A Guide to 18XX Games

There are a whole host of these railroad games out there and pretty much every game store will have one or two. I’m not going to go into specifics about any particular title but rather talk about them in general, so this is just as much about 1829, or 1856, or any other title. Purists might argue there are two strains one about stock picking and portfolio management and the other about prediction and stock manipulation, and it is true to say that the latter is more cutthroat.

Ultimately, 18XX Games are games about operating railroad companies and generating wealth, so there are elements of track building and investment in locomotives, and in financial management and stocks and shares, and the winner is always the player who has amassed the greatest personal fortune through play. Gameplay is cutthroat, as players invest in or sell shares in various railroad companies in an attempt to increase their own personal wealth or force an opponent to spend money to prop up a railroad company in financial difficulty.

Be aware most of these games are fairly complex and long.

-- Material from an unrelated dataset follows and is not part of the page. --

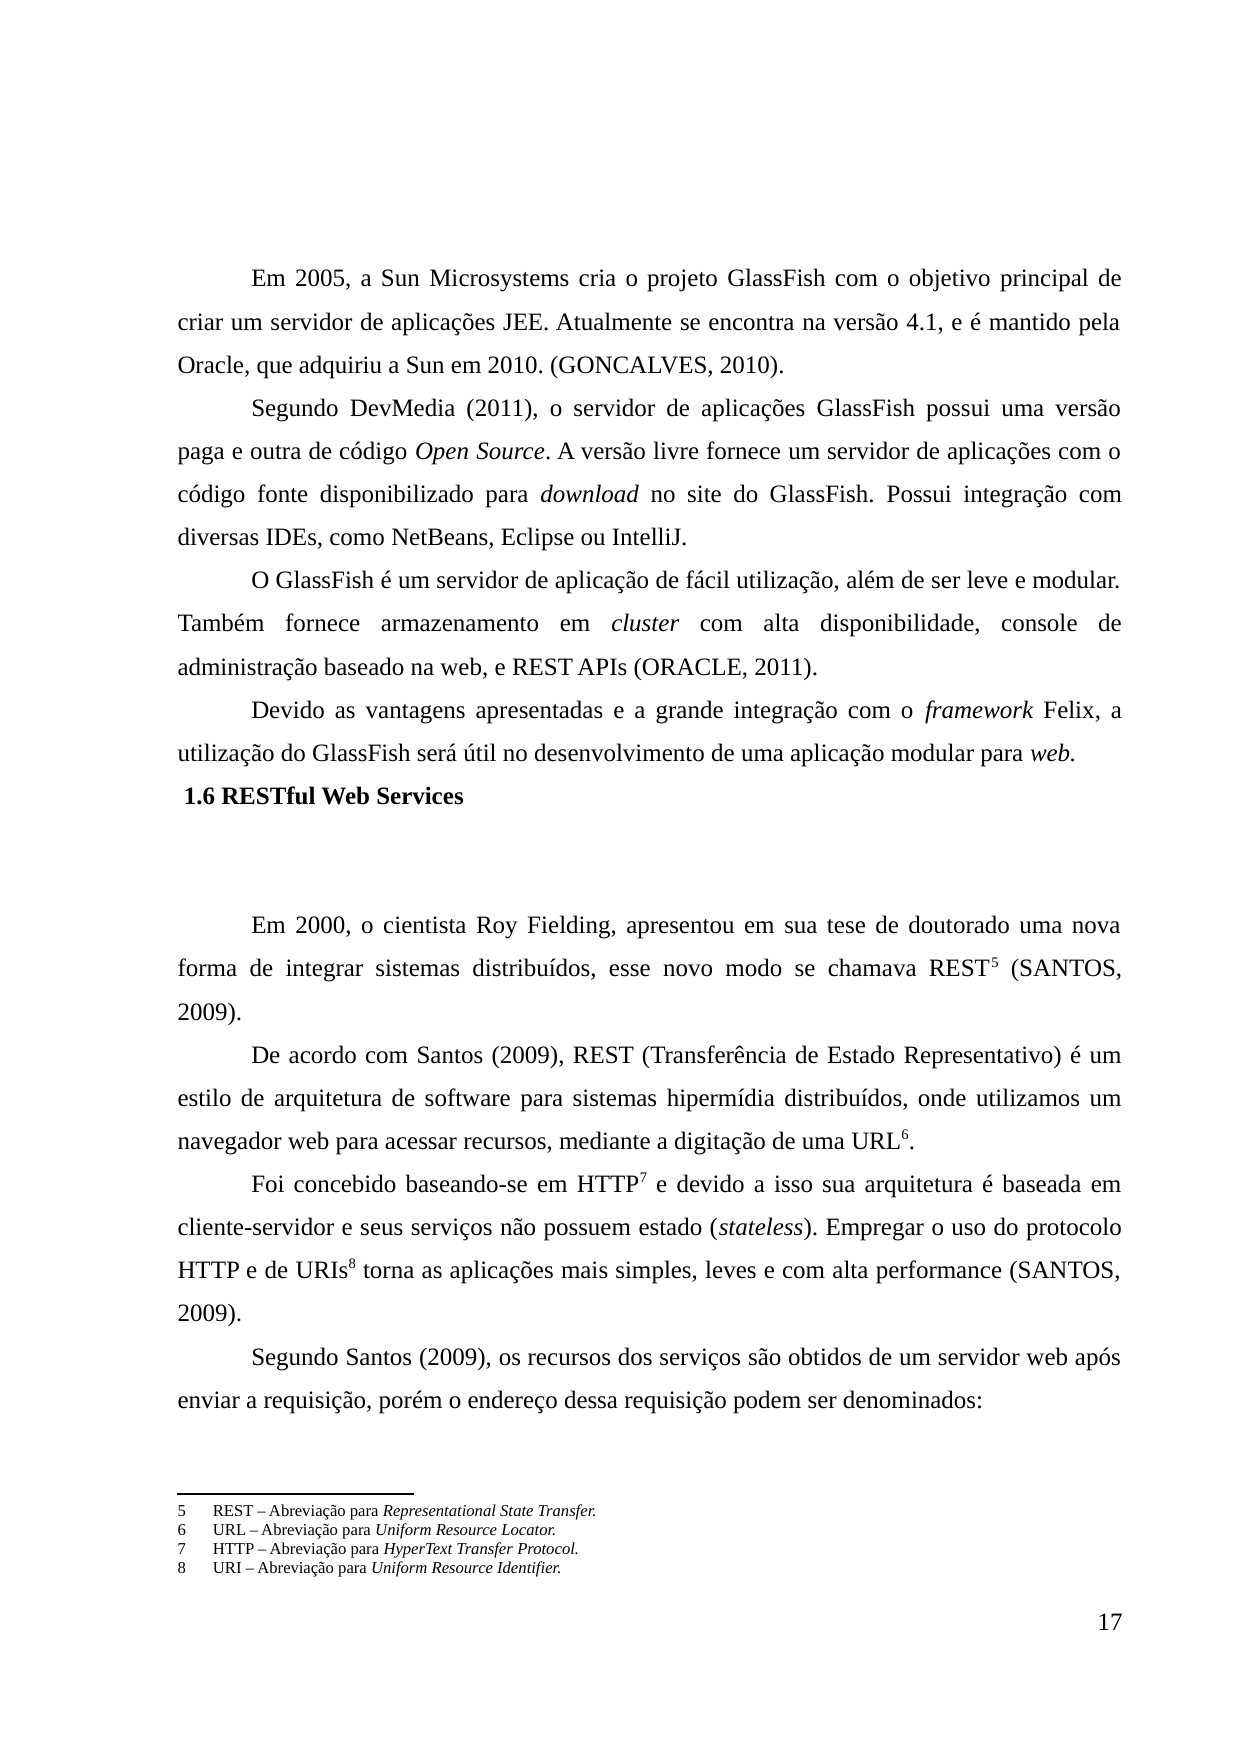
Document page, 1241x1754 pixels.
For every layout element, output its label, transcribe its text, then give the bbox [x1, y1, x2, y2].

text O GlassFish é um servidor de aplicação de fácil utilização, além de ser leve e modular. Também fornece armazenamento em cluster com alta disponibilidade, console de administração baseado na web, e REST APIs (ORACLE, 2011). [177, 565, 1122, 680]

A typical 18XX game will with five or more players take upwards of four hours, and some upwards of six. These games tend to have a fairly steep learning curve and a fairly fat rule book, and may not for the faint-hearted, so what is it about these games that has kept them popular for decades?


Play usually starts with some sort of auction to determine initial stock.  From then on and in all these 18XX Games the turn is split into two phases, a Stock Round and an Operating Round.

Stock Round 

In the Stock Round players buy and sell shares. The more shares bought in a railroad company the wealthier it is and the more it has to invest, whilst selling shares reduces the market value of other shares in that railroad company. Normally players can in turn either buy a share or sell any number of shares from one railroad company, and a Stock Round will continue until all players have finished buying and selling. In the Stock Round only shares are bought and sold, and their value may go up or down depending on these sales, no other actions are possible.

Players with the greatest number of shares in a particular railroad company are termed as the Majority Shareholder and are responsible for operating the railroad company during the Operating Round.

Operating Round

There are a number of things players do in the Operating Round:

  • Lay track tile (hexagonal tiles) onto a game board in an attempt to create profitable routes or block routes for opponents. As play progresses different tracks become available, increasing the financial return from operating Locomotives. This may be more complex pieces of track or city upgrades which increase revenue.
  • Operate Locomotives.Each locomotive a player has can operate from Station Markers (waymarkers) of the player providing they are not blocked by Station Markers of opponents. This action generates income for the railroad company which can either be paid out to the shareholders or held back in the company as finance, but whilst holding in is often necessary it does result in a fall in share value.
  • Buy and sell locomotives. Locomotives with a higher number can travel further and generate more income but these only become available as the game progresses, and at certain points lower numbered locomotives are scrapped. Companies without a Locomotive cannot operate locomotives so cannot generate income, shares fall in value, and must as an action buy the cheapest available Locomotive at the earliest possible opportunity.
  • There may be more than one Operating Round between Stock Rounds, commonly the number of Operating Rounds increases as the game progresses. In this way the game accelerates as play progresses.